__EXCERPT__
Subject: random userland errors
To: None <port-sparc@netbsd.org>
From: der Mouse <mouse@Rodents.Montreal.QC.CA>
List: port-sparc
Date: 03/03/2000 02:10:27
I've got an ELC.  I'm trying to move a mud I co-run to it.  The mud
takes up nearly 30M of virtual space, so I loaded the ELC up on memory.

Trouble is, it crashes randomly.

My first suspicion would be flaky hardware, probably memory.  But I've
been swapping memory, and it still crashes, even on completely
different memory (I've tried two 16M SIMMs = 32M, I've tried 3x4M+1x16M
(a different 16M), I've tried various other combinations...none of them
help).

I've tried a total of three different CPU boards.  No visible
difference.

__MATERIAL SHOWN__
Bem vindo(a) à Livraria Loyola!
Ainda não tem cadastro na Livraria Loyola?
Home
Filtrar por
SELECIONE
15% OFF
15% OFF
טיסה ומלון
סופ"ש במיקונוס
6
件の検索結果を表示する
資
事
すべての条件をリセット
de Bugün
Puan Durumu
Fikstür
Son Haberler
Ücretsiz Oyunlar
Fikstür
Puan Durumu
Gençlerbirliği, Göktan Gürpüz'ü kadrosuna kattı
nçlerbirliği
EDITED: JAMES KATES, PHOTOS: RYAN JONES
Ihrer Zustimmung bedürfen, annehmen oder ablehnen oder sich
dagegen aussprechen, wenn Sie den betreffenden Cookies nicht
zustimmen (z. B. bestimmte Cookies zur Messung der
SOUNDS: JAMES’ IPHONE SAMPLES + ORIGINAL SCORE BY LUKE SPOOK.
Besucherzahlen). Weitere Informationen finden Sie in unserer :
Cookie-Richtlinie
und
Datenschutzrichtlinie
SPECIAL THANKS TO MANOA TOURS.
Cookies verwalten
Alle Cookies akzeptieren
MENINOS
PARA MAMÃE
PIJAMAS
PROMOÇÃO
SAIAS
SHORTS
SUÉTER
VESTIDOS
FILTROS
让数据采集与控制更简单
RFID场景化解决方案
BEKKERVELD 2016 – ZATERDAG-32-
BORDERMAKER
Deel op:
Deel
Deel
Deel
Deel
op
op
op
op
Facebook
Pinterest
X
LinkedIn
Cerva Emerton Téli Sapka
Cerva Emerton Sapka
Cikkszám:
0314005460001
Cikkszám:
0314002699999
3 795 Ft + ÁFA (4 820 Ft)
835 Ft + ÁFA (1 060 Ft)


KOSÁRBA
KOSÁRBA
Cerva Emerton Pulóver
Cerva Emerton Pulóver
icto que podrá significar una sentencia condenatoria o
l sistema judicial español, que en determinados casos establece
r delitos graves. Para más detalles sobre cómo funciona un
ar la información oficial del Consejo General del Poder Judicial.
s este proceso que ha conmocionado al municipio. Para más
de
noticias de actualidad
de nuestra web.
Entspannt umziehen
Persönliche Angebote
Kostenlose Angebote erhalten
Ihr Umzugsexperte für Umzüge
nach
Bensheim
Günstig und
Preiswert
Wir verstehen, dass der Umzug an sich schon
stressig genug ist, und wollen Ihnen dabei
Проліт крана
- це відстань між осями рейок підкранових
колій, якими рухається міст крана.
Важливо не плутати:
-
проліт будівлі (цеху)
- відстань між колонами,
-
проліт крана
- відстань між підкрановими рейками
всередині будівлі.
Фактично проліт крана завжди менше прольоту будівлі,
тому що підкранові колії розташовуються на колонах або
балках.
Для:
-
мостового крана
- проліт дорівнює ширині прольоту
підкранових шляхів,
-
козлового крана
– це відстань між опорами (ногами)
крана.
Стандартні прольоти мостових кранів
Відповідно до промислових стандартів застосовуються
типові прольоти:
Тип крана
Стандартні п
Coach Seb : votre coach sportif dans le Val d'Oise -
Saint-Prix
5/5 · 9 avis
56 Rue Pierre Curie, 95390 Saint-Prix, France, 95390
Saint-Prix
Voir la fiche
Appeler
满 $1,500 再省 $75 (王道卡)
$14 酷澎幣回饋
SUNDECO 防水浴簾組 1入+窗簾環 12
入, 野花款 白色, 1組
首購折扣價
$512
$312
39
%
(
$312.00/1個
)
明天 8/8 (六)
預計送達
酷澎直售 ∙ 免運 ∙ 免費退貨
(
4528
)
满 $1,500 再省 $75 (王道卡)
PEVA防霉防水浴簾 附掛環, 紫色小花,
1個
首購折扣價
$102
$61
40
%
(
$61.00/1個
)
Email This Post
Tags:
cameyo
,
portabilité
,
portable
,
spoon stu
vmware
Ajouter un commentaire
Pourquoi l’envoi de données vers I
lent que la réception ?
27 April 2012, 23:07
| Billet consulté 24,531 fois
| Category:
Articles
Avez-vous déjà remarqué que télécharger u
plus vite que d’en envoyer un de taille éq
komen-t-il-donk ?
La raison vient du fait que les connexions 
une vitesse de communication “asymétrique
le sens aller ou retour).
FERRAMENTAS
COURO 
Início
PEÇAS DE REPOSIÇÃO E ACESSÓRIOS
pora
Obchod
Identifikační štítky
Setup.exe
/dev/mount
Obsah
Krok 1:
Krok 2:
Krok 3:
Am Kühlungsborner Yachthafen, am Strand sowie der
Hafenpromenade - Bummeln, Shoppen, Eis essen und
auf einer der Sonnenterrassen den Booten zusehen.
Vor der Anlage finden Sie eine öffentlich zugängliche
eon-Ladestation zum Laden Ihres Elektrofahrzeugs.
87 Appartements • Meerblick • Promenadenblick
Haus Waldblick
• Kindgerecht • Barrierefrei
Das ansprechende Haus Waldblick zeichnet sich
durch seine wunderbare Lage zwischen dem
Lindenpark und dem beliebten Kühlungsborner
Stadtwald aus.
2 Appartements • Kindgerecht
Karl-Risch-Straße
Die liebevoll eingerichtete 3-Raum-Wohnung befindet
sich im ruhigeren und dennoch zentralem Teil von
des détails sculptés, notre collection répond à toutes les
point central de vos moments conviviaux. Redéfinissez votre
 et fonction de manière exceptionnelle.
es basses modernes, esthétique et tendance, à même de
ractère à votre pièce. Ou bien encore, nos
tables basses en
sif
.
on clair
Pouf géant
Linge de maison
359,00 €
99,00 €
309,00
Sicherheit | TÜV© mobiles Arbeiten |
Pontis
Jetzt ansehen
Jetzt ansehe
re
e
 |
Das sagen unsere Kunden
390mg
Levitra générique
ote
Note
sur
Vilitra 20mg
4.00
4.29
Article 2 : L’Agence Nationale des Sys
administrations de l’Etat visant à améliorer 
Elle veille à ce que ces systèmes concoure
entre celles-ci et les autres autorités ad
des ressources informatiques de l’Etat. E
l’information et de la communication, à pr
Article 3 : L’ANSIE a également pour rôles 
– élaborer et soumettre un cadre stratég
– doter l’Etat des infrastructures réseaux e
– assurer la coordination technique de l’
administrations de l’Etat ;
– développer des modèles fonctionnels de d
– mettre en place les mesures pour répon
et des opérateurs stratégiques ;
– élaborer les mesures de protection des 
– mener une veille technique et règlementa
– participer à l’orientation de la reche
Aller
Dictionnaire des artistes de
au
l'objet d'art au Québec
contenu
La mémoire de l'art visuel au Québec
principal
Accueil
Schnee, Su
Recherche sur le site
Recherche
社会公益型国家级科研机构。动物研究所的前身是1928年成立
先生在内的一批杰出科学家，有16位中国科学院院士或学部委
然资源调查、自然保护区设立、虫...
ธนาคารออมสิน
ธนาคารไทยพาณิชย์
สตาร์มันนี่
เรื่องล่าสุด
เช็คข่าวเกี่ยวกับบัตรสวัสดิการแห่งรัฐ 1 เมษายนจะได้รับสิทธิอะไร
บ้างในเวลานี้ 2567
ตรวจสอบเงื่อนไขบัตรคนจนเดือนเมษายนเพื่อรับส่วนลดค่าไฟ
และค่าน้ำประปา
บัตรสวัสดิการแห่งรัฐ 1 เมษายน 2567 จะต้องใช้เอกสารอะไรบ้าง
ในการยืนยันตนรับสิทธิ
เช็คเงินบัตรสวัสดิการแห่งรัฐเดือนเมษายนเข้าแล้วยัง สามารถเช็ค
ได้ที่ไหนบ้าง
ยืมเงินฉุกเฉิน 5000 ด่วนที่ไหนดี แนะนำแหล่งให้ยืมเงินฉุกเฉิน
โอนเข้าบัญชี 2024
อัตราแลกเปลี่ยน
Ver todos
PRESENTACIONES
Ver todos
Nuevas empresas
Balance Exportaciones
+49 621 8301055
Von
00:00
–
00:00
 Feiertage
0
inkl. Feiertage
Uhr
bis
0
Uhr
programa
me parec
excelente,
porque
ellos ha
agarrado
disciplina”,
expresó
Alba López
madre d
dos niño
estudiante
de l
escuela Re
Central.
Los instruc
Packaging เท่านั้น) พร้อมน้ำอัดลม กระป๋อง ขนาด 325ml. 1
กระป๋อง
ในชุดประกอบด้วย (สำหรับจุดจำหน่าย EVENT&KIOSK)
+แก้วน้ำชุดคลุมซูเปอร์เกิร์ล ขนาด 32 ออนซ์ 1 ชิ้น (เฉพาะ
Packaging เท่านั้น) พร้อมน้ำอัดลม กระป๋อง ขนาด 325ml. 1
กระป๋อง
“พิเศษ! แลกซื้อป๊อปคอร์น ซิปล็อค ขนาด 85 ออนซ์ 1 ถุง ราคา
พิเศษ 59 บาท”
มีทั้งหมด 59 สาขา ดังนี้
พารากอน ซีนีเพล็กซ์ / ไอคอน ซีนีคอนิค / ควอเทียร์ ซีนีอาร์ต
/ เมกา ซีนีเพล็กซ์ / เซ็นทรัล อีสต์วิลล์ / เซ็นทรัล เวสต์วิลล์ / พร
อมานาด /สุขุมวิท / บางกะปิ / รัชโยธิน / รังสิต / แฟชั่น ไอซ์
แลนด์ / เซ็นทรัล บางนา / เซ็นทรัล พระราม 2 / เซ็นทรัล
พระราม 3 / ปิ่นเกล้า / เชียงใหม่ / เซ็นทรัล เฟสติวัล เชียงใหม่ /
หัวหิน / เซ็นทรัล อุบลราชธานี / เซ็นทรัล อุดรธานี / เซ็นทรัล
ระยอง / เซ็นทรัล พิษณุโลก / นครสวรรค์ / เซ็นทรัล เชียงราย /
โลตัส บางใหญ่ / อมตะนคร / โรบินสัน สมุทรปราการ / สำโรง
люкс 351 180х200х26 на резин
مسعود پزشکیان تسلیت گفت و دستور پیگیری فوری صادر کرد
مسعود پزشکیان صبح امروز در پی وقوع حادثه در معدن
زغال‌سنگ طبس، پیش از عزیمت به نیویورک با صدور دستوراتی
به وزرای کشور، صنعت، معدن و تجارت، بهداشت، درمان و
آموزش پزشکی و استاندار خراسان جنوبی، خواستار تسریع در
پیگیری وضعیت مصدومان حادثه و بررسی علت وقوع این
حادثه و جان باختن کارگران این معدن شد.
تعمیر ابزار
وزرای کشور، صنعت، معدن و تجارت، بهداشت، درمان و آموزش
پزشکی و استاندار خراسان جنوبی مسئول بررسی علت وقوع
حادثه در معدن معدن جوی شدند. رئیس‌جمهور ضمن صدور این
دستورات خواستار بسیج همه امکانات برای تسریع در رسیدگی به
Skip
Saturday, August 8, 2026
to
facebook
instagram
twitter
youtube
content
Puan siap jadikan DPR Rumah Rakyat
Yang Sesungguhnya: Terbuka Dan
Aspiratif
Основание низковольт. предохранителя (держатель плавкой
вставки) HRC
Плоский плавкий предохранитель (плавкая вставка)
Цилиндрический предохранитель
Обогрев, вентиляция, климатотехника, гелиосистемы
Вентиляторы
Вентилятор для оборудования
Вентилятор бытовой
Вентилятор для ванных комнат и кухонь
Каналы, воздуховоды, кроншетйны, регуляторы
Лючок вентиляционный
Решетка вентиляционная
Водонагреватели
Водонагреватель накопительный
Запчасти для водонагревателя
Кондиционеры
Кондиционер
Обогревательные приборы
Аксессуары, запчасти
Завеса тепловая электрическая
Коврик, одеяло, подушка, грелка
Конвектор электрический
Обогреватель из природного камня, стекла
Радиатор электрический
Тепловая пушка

__LIST OF TASKS__
• a. List the field names in the header at the top of the post about random userland errors.
• b. Write out the part of the post about random userland errors from "Subject: random userland" up to and including "it crashes randomly.", word for word.

__SOLUTIONS TO EACH TASK__
• a. Subject, To, From, List, Date

• b.
Subject: random userland errors
To: None <port-sparc@netbsd.org>
From: der Mouse <mouse@Rodents.Montreal.QC.CA>
List: port-sparc
Date: 03/03/2000 02:10:27
I've got an ELC.  I'm trying to move a mud I co-run to it.  The mud
takes up nearly 30M of virtual space, so I loaded the ELC up on memory.

Trouble is, it crashes randomly.